L'Editoriale

Dimettetelo!

Dimettetelo!

Sembra passato un secolo da quando Giorgia Meloni tuonava, con il solito video senza contraddittorio, contro i “magistrati politicizzati” che “vogliono governare loro”. Nel mirino della premier era finito il Procuratore di Roma Lo Voi e la comunicazione con la quale la informava di aver trasmesso il fascicolo sul caso Almasri al Tribunale dei ministri (un atto “dovuto” ribattezzato dalla stessa Meloni un atto “voluto”), dove la presidente del Consiglio è indagata insieme al sottosegretario Mantovano e ai ministri Nordio e Piantedosi per favoreggiamento e peculato (il guardasigilli anche per omissione di atti d’ufficio) in merito alla vicenda del mancato arresto del generale (presunto torturatore) libico, fermato dalla Digos a Torino per poi essere liberato e rimpatriato con un volo di stato nonostante sulla sua testa pendesse un mandato di cattura emesso dalla Corte penale internazionale (Cpi).

Ora si scopre, da articoli di stampa, che la versione rifilata al Parlamento dal ministro della Giustizia Nordio fa acqua da tutte le parti. E il suo goffo tentativo di scaricabarile sul mancato arresto del ricercato internazionale (serviva la firma del guardasigilli per consentire alla Corte d’Appello di procedere) gli si è ritorto contro. Nordio dichiarò dinanzi alle Camere che soltanto lunedì 20 gennaio gli uffici competenti del ministero erano stati informati del fermo del presunto criminale libico. Ma dalle carte dell’inchiesta si apprende ora che già nel pomeriggio della domenica precedente i più stretti collaboratori del ministro erano al corrente di quanto stava accadendo (leggi pezzo a pagina 3).

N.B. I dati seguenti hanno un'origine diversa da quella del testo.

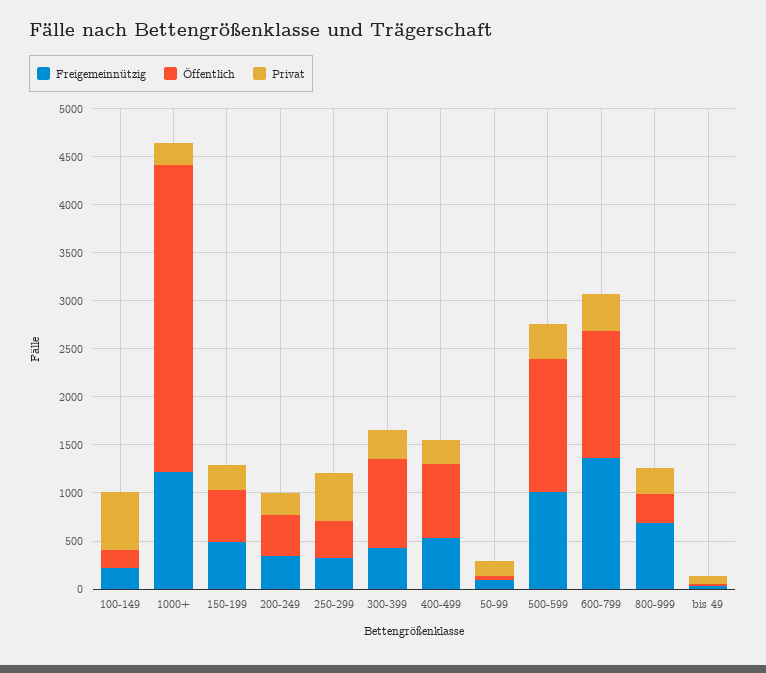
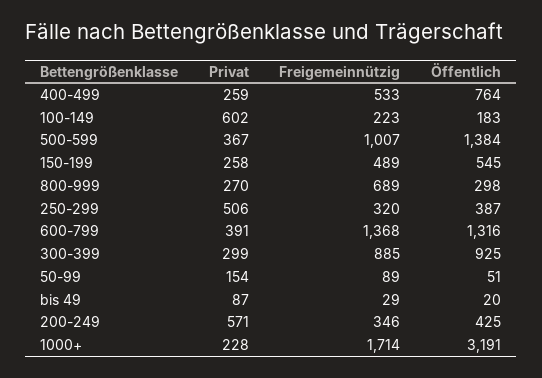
  {
    "Freigemeinnützig": {
      "100-149": 223,
-     "1000+": 1200,
+     "1000+": 1714,
      "150-199": 489,
      "200-249": 346,
      "250-299": 320,
-     "300-399": 400,
+     "300-399": 885,
      "400-499": 533,
      "50-99": 89,
      "500-599": 1007,
      "600-799": 1368,
      "800-999": 689,
      "bis 49": 29
    },
    "Öffentlich": {
      "100-149": 183,
      "1000+": 3191,
      "150-199": 545,
      "200-249": 425,
      "250-299": 387,
      "300-399": 925,
      "400-499": 764,
      "50-99": 51,
      "500-599": 1384,
      "600-799": 1316,
      "800-999": 298,
      "bis 49": 20
    },
    "Privat": {
      "100-149": 602,
      "1000+": 228,
      "150-199": 258,
-     "200-249": 200,
+     "200-249": 571,
      "250-299": 506,
      "300-399": 299,
      "400-499": 259,
      "50-99": 154,
      "500-599": 367,
      "600-799": 391,
      "800-999": 270,
      "bis 49": 87
    }
  }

Dettagli che smontano la versione propinata da Nordio al Parlamento e all’opinione pubblica. Alimentando il serio sospetto che la decisione sul rimpatrio di Almasri fu presa in realtà per ragioni di natura politica: il timore, in particolare, che la sua consegna alla Cpi scatenasse una nuova ondata di migranti in partenza dalla Libia verso le nostre coste. E adesso? In un Paese normale ci si aspetterebbe che la premier si scusasse per il suo violento attacco alla magistratura e che il suo ministro rassegnasse le dimissioni. O, in alternativa, che fosse lei stessa a dimissionarlo. Ma siamo in Italia.